> **ACTIVITY LIST**:
A: In the passage about Turkey's peace settlement, what territory did Turkey give up to Russia?
B: Write a continuation of the passage about Turkey's peace settlement, picking up after its final sentence.

> **DOCUMENT PASSAGE**:
For the first time, an European conference considered the affairs of Turkey. England and Holland were mediators of the peace, that the Emperor might be more free to act with them in the coming war of the Spanish Succession. Sobieski had nearly three years earlier become a memory, with his victories, his schemes, and his disappointments, in the grave; and with him ended the ever unstable greatness of Poland. Another yet more notable northern sovereign, Peter the Czar, was a party to the negotiations. Everywhere was territory rent from Turkey. To Austria, she yielded nearly all of Hungary and Transylvania, with most of the Sclavonian lands between the Save and the Drave; to Poland, she gave up Podolia; to Russia, Azof; to Venice, the Morea and parts of Dalmatia. One point she proudly refused to yield. The Hungarian Tekeli and his friends, who had sought her hospitality, were retained by her, safe from the vengeance of the Emperor; as in 1849 other Hungarian exiles were shielded by the Turks, against the vengeance of Austria and of Russia combined. This was the first peace which had permanently reduced the frontiers of the Ottomans; it marked the termination of the last of the great Mohammedan aggressions upon Christendom; it saw the end of the secret understandings by which, since the days of Francis I., France had endeavoured to use Turkey for the subversion of Austria and for the ends of her own ambition. The complete reversal of the former positions of the combatants, the disastrous termination of the war for Turkey, the "rolling away of the stone of Tantalus that hung above their heads, the intolerable woe for the Germans",[27] the far-reaching results of the struggle in the future history of Europe—all are traceable to the day when the genius of Sobieski marked triumphantly, from the windy heights of the Kahlenberg, that fatal incapacity which should open for him the way, as victorious deliverer, to the foot of the ruined ramparts of Vienna.

Data pulled from a collection:
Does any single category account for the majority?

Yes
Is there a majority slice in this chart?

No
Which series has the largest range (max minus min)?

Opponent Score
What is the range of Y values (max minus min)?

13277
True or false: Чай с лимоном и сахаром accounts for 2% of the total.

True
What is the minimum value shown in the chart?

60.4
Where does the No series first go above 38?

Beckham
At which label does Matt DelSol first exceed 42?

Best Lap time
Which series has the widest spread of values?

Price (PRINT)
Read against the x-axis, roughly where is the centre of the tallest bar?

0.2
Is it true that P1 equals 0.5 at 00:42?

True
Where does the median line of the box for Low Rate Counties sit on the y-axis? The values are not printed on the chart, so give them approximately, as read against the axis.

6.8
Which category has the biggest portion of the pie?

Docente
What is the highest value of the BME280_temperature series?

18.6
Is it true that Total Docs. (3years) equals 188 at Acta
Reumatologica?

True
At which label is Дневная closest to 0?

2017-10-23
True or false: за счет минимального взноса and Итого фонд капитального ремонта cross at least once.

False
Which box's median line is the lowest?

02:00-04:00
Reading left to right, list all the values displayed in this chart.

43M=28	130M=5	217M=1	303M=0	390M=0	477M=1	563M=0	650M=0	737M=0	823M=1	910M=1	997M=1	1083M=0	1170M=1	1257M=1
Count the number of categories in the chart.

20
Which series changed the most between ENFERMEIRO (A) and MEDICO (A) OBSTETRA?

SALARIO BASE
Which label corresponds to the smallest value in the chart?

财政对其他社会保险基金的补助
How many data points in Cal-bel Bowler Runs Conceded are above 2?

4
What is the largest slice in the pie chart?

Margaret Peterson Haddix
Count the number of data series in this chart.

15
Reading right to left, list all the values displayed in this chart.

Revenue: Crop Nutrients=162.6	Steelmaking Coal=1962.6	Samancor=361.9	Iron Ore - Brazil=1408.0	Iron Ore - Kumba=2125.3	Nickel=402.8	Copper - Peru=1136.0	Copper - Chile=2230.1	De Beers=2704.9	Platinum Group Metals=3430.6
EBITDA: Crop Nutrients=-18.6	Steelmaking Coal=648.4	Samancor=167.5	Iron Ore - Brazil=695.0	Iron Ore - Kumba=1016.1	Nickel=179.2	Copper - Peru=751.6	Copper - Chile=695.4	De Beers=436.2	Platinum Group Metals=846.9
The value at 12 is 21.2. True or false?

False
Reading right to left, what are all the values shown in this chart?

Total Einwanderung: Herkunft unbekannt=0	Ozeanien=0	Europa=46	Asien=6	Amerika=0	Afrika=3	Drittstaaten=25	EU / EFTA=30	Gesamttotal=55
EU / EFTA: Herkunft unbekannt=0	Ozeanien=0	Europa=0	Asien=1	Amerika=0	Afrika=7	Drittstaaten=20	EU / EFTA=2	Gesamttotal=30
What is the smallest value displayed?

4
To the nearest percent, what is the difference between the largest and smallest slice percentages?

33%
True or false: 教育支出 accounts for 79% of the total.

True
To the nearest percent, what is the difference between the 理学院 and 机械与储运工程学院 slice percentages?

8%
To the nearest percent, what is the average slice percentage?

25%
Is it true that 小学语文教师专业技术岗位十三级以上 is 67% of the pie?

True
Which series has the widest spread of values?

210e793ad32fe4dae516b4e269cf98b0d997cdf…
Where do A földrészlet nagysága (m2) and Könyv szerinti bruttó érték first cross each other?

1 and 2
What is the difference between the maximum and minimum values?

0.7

> **EXERCISE ANSWERS**:
A: Azof.

B:
But naturally, before concluding our consideration of the subject, we ask what gain did Poland, or the King of Poland, gather from the enterprise in which he had played so glorious a part? For a few months he was the centre of the admiring eyes of Christendom. "L'empire du monde vous serait du si le ciel l'eÛt rÉservÉ À un seul potentat," wrote Christina of Sweden from Rome, not without a glance at the pretensions of Louis XIV. to supremacy, and of Leopold to an imperial primacy in Europe. Never before had Poland filled so great a place in the eyes of the world. The cautious Venetians sought her special alliance. In the language of diplomacy she was Respublica Serenissima; but untroubled she never was, and her greatness was of short duration. It is true that the frontiers of the State were relieved of a constant fear. The Turks were for the time broken, the Tartars were crushed, the Cossacks of the Ukraine again reduced to submission. But Sobieski had fought and had conquered for others. His country was incapable of gathering the fruits of victory; incapable of prolonged effort, and therefore of lasting success. At the peace of Carlowitz, Podolia, with the fortress of Kaminiec, was recovered; but Moldavia had been in vain invaded by the Poles; and the Turks, it was soon seen, were beaten for the benefit of Austria; the Tartars for the benefit of Russia.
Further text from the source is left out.